INSTRUCTIONS FOR THE TASK:
Repeat the data below exactly, dropping any pictures it holds.

DATASET SECTION:
---

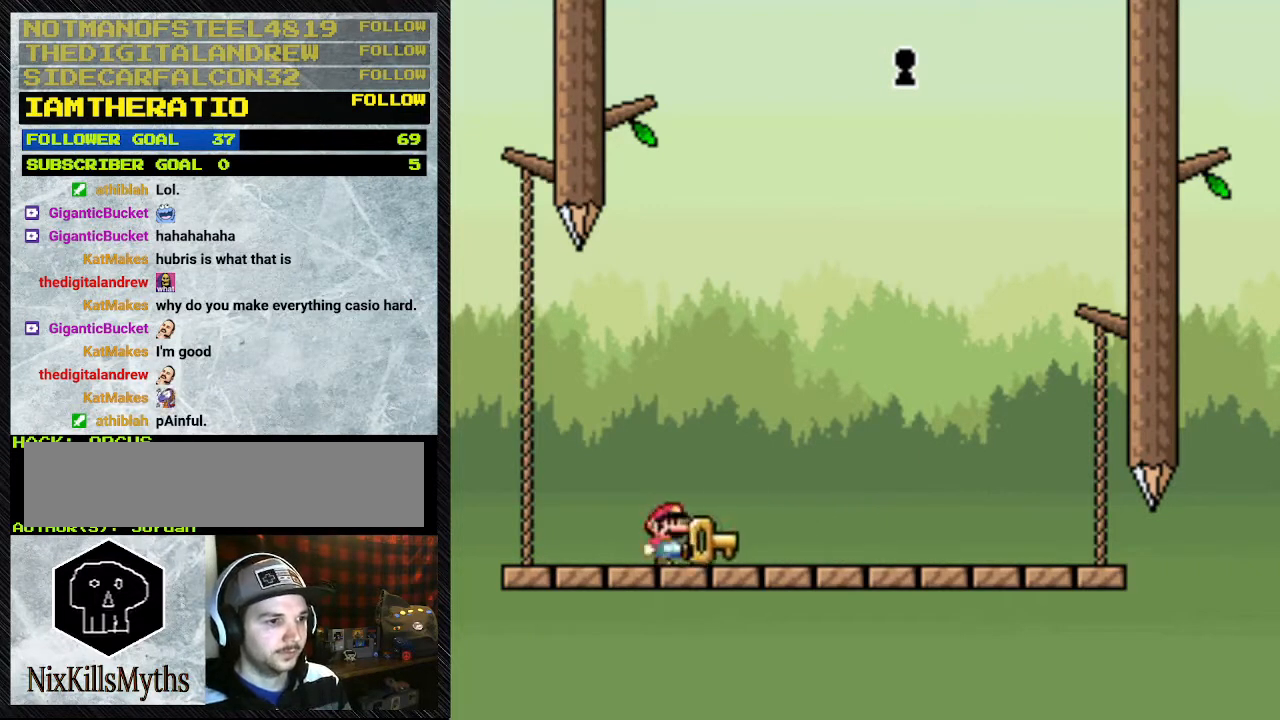
{"dt_ms": 500, "buttons": [], "events": [[33, "Y", "up"], [233, "B", "down"], [500, "B", "up"]]}
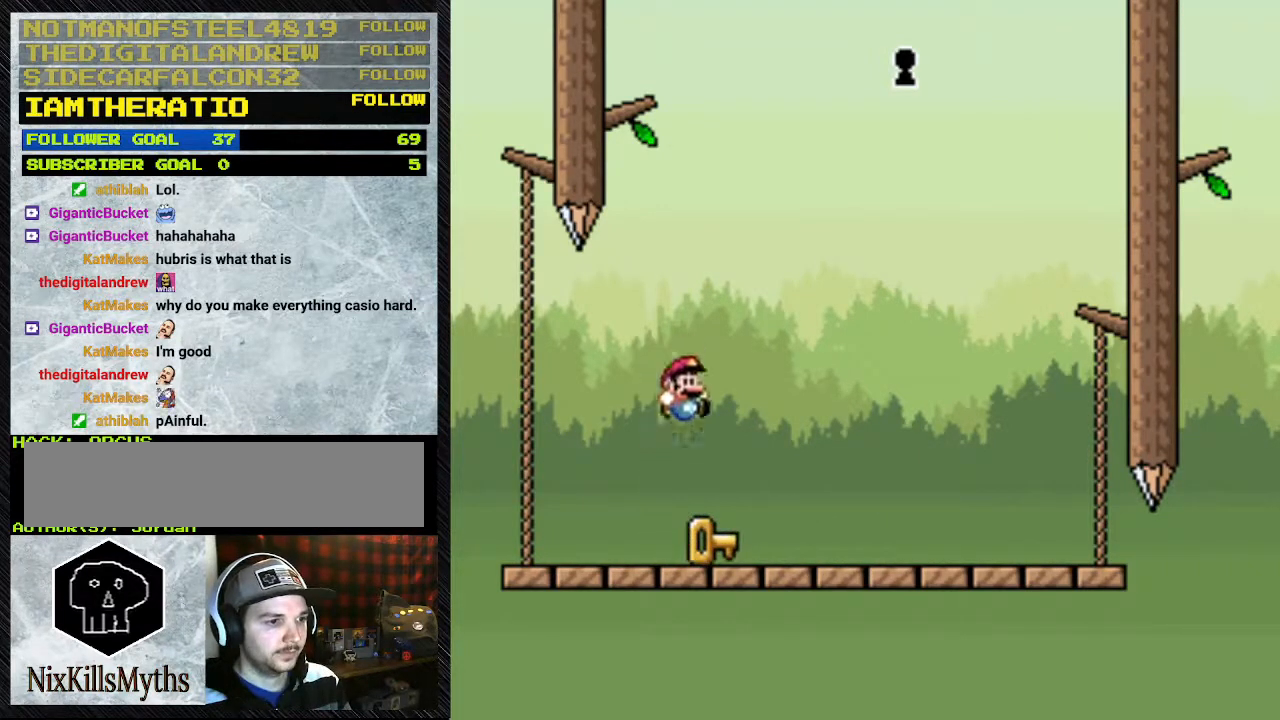
{"dt_ms": 500, "buttons": ["B", "Y"], "events": [[267, "B", "down"], [267, "Y", "down"]]}
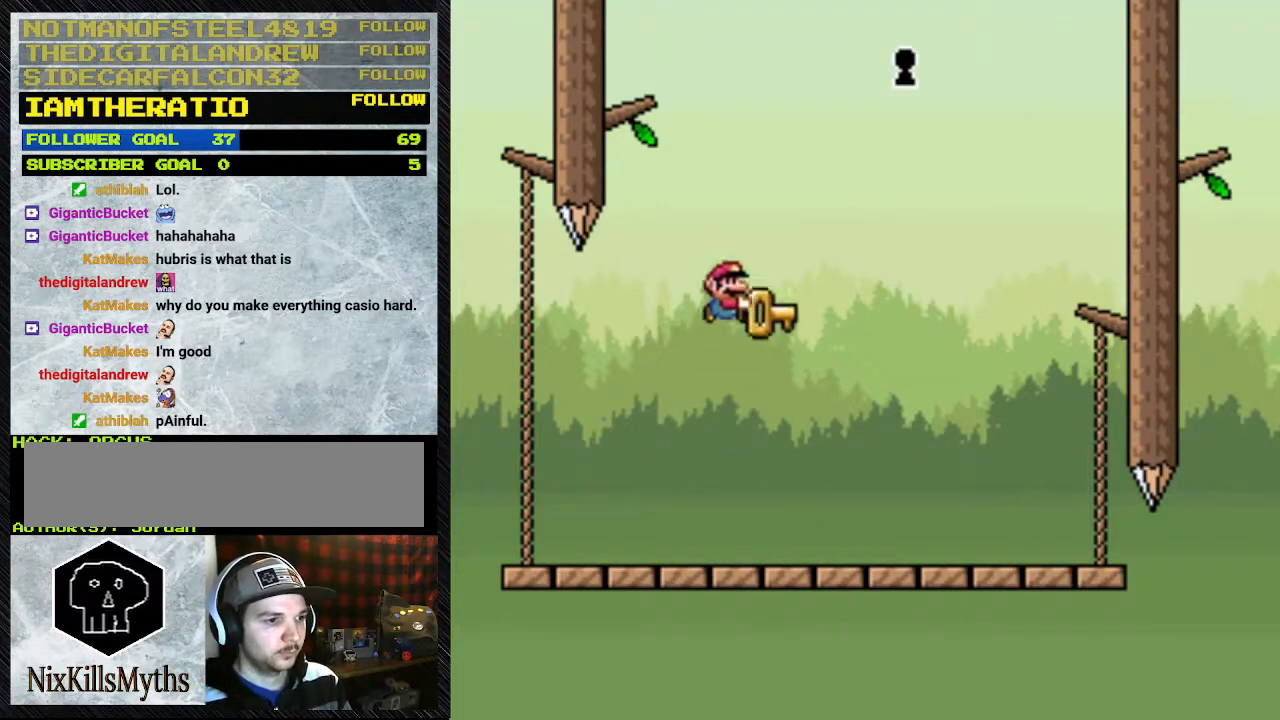
{"dt_ms": 500, "buttons": ["B", "Y"], "events": [[67, "Y", "up"], [333, "DPAD_RIGHT", "down"], [400, "B", "up"], [467, "B", "down"], [467, "DPAD_RIGHT", "up"], [467, "Y", "down"]]}
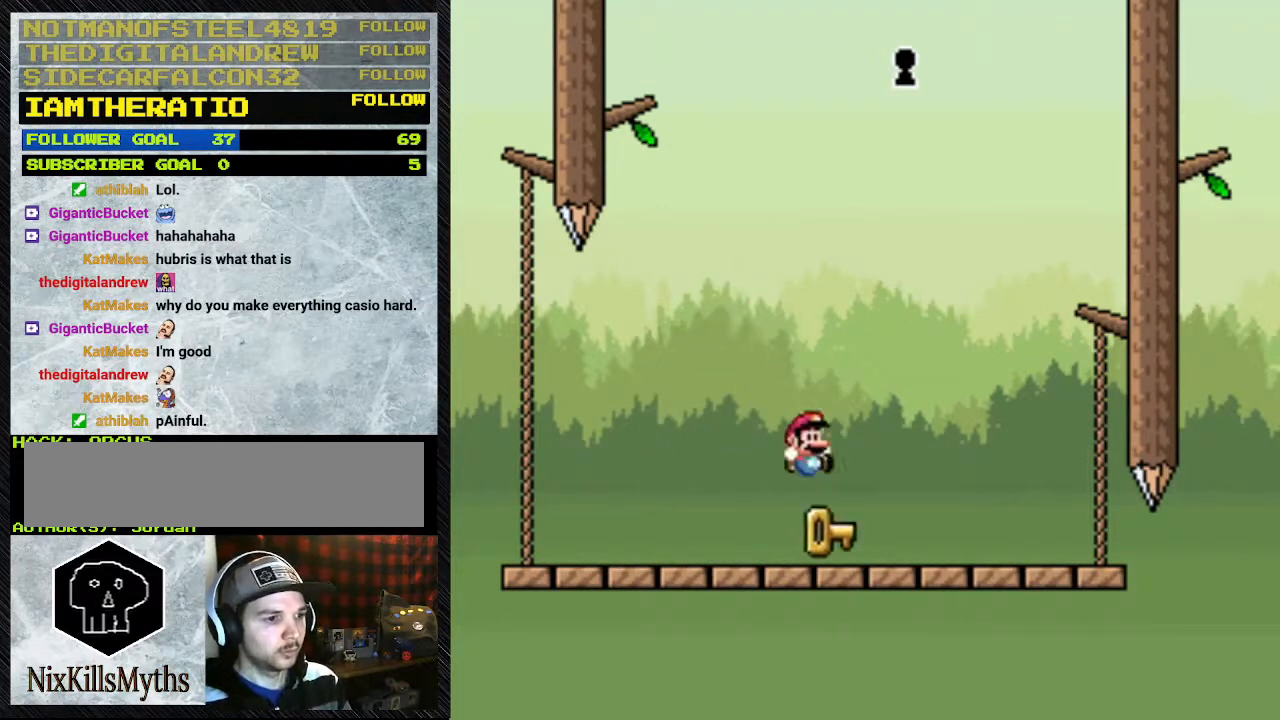
{"dt_ms": 500, "buttons": ["Y", "DPAD_LEFT"], "events": [[233, "DPAD_LEFT", "down"], [333, "B", "up"]]}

---

TASK OUTPUT:
{"dt_ms": 500, "buttons": [], "events": [[33, "Y", "up"], [233, "B", "down"], [500, "B", "up"]]}
{"dt_ms": 500, "buttons": ["B", "Y"], "events": [[267, "B", "down"], [267, "Y", "down"]]}
{"dt_ms": 500, "buttons": ["B", "Y"], "events": [[67, "Y", "up"], [333, "DPAD_RIGHT", "down"], [400, "B", "up"], [467, "B", "down"], [467, "DPAD_RIGHT", "up"], [467, "Y", "down"]]}
{"dt_ms": 500, "buttons": ["Y", "DPAD_LEFT"], "events": [[233, "DPAD_LEFT", "down"], [333, "B", "up"]]}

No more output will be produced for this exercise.